**Task data**.
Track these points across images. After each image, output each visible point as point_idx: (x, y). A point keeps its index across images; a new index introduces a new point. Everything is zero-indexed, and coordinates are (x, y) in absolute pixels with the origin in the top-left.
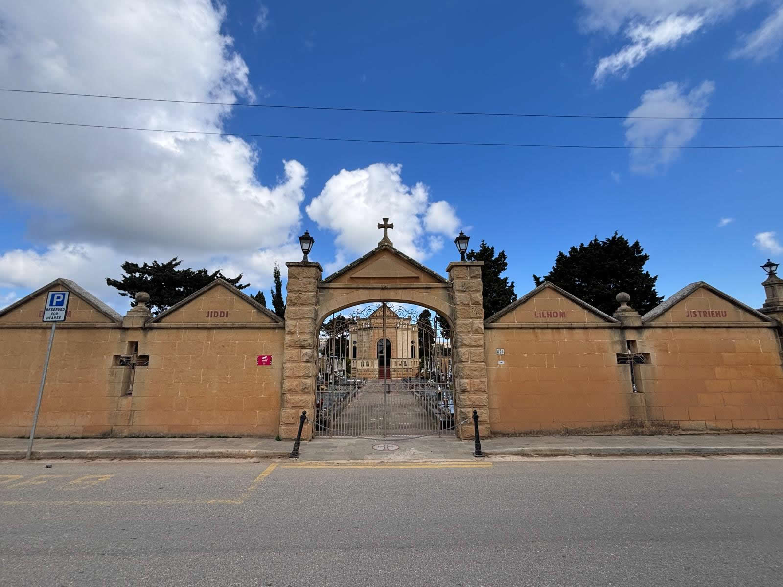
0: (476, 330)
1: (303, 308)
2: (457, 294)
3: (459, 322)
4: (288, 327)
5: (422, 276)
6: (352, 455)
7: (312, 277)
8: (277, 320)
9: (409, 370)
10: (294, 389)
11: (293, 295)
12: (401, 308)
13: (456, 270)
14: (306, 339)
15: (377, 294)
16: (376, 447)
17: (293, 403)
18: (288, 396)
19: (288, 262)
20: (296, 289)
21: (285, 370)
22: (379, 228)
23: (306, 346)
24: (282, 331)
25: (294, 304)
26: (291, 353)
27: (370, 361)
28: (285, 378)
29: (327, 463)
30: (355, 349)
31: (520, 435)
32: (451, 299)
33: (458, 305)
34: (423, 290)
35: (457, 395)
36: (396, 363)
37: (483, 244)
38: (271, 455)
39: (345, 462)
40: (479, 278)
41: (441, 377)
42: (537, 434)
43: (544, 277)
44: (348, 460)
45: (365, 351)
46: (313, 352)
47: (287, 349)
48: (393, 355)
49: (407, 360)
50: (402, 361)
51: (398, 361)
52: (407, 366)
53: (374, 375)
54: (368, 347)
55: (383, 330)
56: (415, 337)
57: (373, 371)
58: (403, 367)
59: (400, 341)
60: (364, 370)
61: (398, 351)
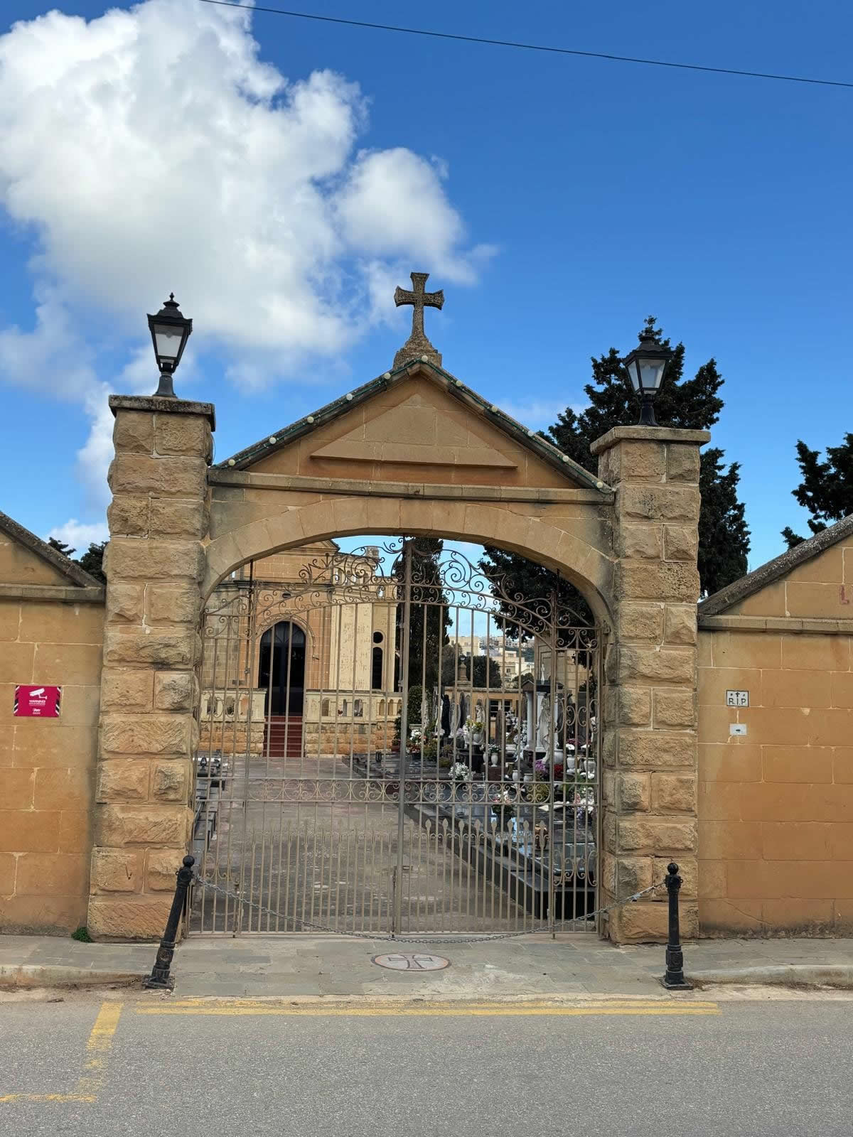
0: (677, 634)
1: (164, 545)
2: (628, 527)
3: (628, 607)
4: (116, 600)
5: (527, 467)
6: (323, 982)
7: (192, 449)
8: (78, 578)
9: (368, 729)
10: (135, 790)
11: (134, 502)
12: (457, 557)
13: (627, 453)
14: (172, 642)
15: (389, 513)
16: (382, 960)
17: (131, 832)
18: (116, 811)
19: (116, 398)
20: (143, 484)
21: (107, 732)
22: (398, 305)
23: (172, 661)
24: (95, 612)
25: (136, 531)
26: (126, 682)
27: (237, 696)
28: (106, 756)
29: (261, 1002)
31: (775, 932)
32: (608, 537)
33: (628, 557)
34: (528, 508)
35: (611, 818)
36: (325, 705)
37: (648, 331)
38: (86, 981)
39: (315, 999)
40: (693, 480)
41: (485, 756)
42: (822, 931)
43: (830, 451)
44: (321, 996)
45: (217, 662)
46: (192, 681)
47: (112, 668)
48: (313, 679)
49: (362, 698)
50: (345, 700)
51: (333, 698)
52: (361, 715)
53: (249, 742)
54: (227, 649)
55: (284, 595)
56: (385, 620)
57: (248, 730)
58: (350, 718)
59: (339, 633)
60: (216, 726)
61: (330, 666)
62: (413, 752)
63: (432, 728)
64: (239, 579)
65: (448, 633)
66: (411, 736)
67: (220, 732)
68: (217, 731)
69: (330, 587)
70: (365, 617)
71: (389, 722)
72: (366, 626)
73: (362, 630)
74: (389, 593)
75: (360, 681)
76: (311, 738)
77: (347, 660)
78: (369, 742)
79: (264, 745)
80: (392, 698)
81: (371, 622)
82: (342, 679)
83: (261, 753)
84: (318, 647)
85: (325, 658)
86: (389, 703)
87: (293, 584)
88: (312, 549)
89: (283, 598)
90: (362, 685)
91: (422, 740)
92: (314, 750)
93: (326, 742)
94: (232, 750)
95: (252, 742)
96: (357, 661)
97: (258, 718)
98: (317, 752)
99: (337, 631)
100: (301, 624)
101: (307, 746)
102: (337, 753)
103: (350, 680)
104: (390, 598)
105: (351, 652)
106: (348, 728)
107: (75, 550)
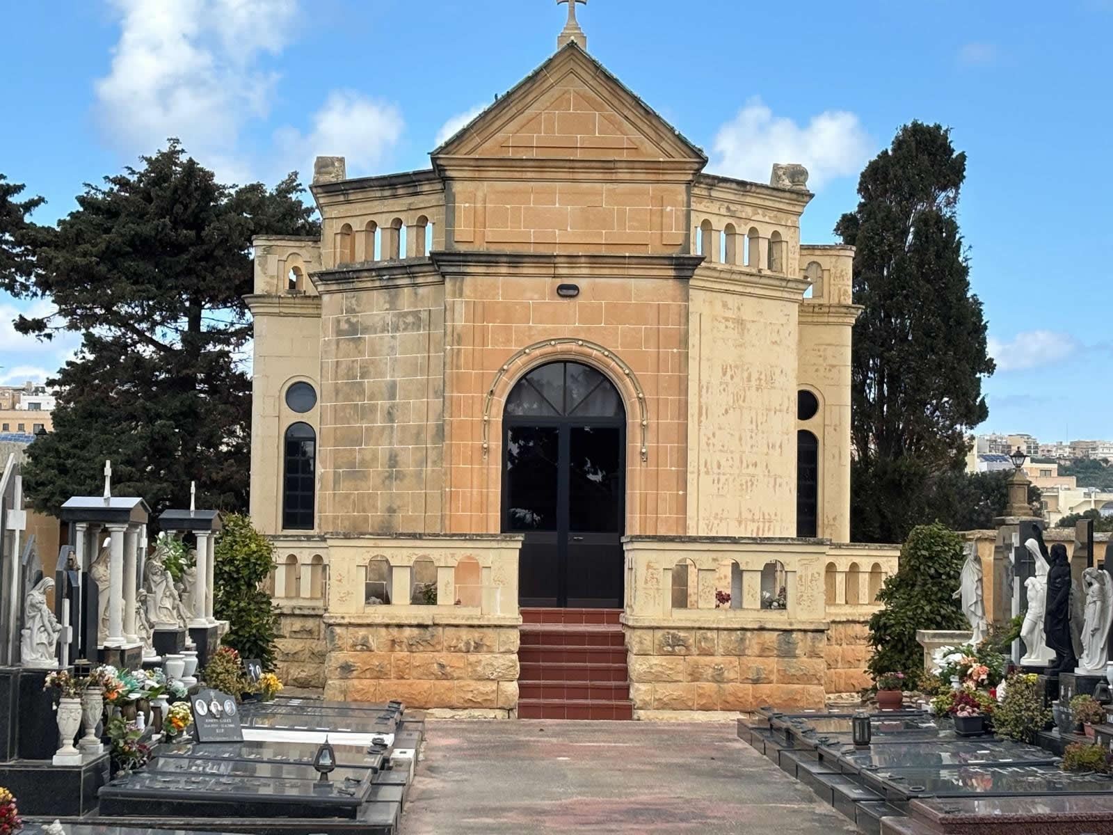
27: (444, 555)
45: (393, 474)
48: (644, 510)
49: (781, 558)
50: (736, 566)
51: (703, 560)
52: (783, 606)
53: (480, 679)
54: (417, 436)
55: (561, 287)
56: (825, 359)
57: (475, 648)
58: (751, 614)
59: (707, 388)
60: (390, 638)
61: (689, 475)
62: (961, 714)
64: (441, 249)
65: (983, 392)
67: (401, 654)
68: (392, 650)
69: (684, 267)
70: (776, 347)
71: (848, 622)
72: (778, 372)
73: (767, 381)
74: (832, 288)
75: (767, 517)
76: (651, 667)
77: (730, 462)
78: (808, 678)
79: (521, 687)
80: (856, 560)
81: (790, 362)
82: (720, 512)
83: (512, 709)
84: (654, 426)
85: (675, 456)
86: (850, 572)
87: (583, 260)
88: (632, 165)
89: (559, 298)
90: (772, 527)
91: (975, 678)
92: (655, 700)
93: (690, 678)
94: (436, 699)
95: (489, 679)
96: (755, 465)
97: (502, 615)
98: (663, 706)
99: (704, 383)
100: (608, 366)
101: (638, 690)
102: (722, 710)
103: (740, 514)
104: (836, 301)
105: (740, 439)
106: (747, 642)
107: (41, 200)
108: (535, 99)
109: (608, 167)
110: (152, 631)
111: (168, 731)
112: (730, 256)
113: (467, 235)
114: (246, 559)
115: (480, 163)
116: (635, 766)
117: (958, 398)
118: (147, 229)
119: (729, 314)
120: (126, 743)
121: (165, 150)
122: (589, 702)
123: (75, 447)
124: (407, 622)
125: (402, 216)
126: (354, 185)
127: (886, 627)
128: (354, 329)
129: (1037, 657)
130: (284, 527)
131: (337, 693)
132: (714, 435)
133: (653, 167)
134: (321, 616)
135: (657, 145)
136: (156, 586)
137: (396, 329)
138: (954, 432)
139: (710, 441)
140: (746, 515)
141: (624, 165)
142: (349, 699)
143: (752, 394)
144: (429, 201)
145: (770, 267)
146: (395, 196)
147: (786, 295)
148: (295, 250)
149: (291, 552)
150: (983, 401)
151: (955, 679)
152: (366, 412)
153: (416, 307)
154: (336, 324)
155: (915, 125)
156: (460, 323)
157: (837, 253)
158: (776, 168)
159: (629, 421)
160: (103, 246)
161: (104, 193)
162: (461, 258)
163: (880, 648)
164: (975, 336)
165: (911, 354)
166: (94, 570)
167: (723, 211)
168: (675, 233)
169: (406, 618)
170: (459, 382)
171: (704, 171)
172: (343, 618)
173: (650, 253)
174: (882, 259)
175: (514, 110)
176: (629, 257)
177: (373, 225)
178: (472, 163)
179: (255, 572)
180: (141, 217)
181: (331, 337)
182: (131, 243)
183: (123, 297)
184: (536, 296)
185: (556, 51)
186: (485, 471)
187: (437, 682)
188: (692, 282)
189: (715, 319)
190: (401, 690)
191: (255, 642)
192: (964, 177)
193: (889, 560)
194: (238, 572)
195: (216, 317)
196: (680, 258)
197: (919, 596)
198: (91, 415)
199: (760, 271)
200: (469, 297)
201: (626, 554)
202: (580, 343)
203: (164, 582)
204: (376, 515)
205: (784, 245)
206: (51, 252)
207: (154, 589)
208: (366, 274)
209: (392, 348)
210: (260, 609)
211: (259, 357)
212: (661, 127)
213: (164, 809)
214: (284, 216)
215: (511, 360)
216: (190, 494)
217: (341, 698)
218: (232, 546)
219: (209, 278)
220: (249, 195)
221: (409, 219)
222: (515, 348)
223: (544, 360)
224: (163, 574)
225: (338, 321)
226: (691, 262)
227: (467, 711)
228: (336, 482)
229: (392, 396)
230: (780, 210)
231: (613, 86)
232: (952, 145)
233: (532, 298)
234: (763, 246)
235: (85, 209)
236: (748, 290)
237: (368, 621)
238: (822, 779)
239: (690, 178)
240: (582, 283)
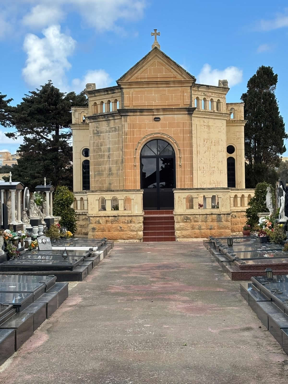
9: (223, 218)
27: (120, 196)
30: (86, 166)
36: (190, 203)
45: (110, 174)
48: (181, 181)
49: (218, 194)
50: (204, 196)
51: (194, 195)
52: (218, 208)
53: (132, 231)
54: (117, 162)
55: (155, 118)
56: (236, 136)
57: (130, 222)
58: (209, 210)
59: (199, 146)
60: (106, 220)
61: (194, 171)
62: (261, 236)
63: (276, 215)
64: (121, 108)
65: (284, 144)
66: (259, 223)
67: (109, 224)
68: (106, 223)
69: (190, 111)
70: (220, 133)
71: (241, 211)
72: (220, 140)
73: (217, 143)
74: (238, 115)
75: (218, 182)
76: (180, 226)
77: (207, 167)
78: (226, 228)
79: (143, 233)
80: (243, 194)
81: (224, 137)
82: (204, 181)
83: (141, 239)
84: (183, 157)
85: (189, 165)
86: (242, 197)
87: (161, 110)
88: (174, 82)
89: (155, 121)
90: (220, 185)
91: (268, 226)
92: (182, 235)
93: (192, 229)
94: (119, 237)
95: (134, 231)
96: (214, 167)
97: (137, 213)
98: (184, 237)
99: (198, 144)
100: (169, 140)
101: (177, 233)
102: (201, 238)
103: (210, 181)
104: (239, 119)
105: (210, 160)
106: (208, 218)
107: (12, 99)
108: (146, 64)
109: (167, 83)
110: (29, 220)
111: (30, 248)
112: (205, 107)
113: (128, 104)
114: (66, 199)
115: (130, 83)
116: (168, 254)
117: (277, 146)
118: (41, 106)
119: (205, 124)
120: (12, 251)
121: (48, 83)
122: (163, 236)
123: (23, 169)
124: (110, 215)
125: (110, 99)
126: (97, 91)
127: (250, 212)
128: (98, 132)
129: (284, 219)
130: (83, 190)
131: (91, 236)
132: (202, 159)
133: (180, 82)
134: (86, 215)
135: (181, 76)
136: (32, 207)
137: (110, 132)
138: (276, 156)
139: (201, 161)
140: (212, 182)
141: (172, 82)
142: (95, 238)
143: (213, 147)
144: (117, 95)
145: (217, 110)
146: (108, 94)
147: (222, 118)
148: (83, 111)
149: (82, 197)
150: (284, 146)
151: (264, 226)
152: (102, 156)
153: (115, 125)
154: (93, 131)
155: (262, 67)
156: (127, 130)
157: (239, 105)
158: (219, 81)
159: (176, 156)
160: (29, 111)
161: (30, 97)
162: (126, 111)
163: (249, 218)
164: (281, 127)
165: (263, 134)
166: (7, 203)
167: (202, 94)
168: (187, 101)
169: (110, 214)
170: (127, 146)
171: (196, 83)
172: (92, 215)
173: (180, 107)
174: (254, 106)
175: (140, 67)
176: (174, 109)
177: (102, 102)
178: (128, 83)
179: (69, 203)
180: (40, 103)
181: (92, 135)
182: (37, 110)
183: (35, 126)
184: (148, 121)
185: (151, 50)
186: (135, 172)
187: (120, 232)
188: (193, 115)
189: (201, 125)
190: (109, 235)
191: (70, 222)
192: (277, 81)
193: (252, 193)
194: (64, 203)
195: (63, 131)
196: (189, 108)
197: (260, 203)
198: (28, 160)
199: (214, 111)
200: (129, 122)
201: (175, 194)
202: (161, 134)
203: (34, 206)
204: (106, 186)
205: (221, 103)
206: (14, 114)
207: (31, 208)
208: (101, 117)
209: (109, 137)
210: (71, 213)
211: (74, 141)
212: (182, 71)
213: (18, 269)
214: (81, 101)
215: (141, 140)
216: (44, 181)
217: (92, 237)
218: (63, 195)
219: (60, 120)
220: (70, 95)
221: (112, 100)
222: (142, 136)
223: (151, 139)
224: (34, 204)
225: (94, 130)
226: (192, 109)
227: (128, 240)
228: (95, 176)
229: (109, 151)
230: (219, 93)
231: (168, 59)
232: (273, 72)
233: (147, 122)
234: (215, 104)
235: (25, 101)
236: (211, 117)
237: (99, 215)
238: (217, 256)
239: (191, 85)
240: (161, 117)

**Activity**. Copy only this part of the entries above: the line with "3: (459, 322)", the line with "60: (364, 370)", and the lines between, all exactly as written.

**Answer box**.
3: (459, 322)
4: (288, 327)
5: (422, 276)
6: (352, 455)
7: (312, 277)
8: (277, 320)
9: (409, 370)
10: (294, 389)
11: (293, 295)
12: (401, 308)
13: (456, 270)
14: (306, 339)
15: (377, 294)
16: (376, 447)
17: (293, 403)
18: (288, 396)
19: (288, 262)
20: (296, 289)
21: (285, 370)
22: (379, 228)
23: (306, 346)
24: (282, 331)
25: (294, 304)
26: (291, 353)
27: (370, 361)
28: (285, 378)
29: (327, 463)
30: (355, 349)
31: (520, 435)
32: (451, 299)
33: (458, 305)
34: (423, 290)
35: (457, 395)
36: (396, 363)
37: (483, 244)
38: (271, 455)
39: (345, 462)
40: (479, 278)
41: (441, 377)
42: (537, 434)
43: (544, 277)
44: (348, 460)
45: (365, 351)
46: (313, 352)
47: (287, 349)
48: (393, 355)
49: (407, 360)
50: (402, 361)
51: (398, 361)
52: (407, 366)
53: (374, 375)
54: (368, 347)
55: (383, 330)
56: (415, 337)
57: (373, 371)
58: (403, 367)
59: (400, 341)
60: (364, 370)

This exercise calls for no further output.